The Mahaska was already launched, but did not commission until the 5th of May.
The Maratanza was commissioned on the 12th of April; this one is correct.
The Sebago is also correct, as she was commissioned on the 26th of March.
The Sonoma was launched on the 15th of April and did not commission until July.
The Tioga entered commission on the last day of June.
Out of the seven Double Enders, only two would have been available; a very poor mark. This means that, out of the sixteen ships described as being in commission in this section, only ten would have been available.


Of the ships listed for conversion, the Ossipee and Housatonic were already launched (and would be hard to modify to take armour); the Canandaigua and Sacramento were still on the ways as of the divergence, so would be possible to modify (though would likely not commission until 1863 at the earliest).

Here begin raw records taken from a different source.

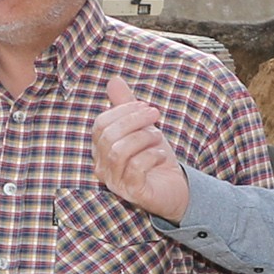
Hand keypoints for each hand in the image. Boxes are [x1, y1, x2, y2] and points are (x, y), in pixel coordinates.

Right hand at [90, 79, 190, 219]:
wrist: (173, 188)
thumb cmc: (154, 158)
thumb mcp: (142, 128)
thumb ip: (126, 106)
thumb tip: (114, 80)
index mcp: (101, 150)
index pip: (100, 124)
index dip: (123, 111)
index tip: (145, 106)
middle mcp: (102, 167)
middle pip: (109, 136)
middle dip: (135, 120)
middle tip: (155, 115)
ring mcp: (116, 182)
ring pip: (119, 152)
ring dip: (143, 138)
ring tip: (158, 137)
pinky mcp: (133, 193)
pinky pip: (135, 168)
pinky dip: (151, 156)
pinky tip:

The Nahant and Nantucket are Passaic-class ironclads; as these appear to be the OTL class, ordered based on lessons learned from the first Monitor, they should be barely started. (In reality Nahant launched in October and Nantucket in December.) In a later list the only Monitor-type vessels are the Monitor herself and '10 larger semi-sisters of Monitor, the Passaic class', thus showing that they are indeed Passaic class.
The mention of merchant steamers is probably valid, though the mention of rams is questionable and spar torpedoes is utterly mad – the spar torpedo was not invented until late 1862, in another country (accounts differ on whether Russia or the Confederacy demonstrated a working torpedo first) and for TFSmith to have them as a major feature of the Union fleet in early 1862 is flagrant cheating. If nothing else it raises the question as to why the spar torpedo was not considered as a way to deal with the Virginia.

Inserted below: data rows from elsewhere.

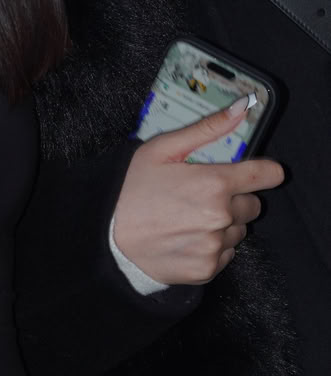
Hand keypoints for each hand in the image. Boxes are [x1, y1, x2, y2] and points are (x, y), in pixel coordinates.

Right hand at [112, 98, 284, 285]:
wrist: (107, 238)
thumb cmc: (131, 189)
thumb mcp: (162, 149)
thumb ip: (207, 129)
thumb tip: (243, 107)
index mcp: (214, 183)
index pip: (268, 175)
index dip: (264, 171)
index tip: (257, 173)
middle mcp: (221, 216)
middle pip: (253, 205)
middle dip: (235, 198)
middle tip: (202, 196)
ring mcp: (215, 245)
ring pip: (239, 230)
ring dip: (224, 224)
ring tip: (191, 219)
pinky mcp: (207, 268)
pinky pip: (226, 254)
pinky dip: (212, 246)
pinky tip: (186, 238)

The listing of commerce raiders is essentially a smokescreen. The author gives no details as to what these ships are beyond that they exist; in fact a successful commerce raider has some quite specific properties required of it, including speed and the ability to sail long distances without using much coal. (The most successful of the Confederate commerce raiders were all built in Britain, and were faster than almost any ship the Union possessed – only the Vanderbilt was quicker.) Particularly objectionable is the mention of “warships” (without further clarification) among the twenty cruisers supposedly operating in the Atlantic by the end of April; a major problem as TFSmith has already resorted to commissioning unlaunched ships to provide his harbour defence forces.




This is particularly egregious compared to the treatment of the British. The US Navy pulls together about three dozen ships in this section, from a combination of unspecified merchant conversions and ships not launched until July; the British have somehow lost half their extant, already-proven fleet behind a very large sofa.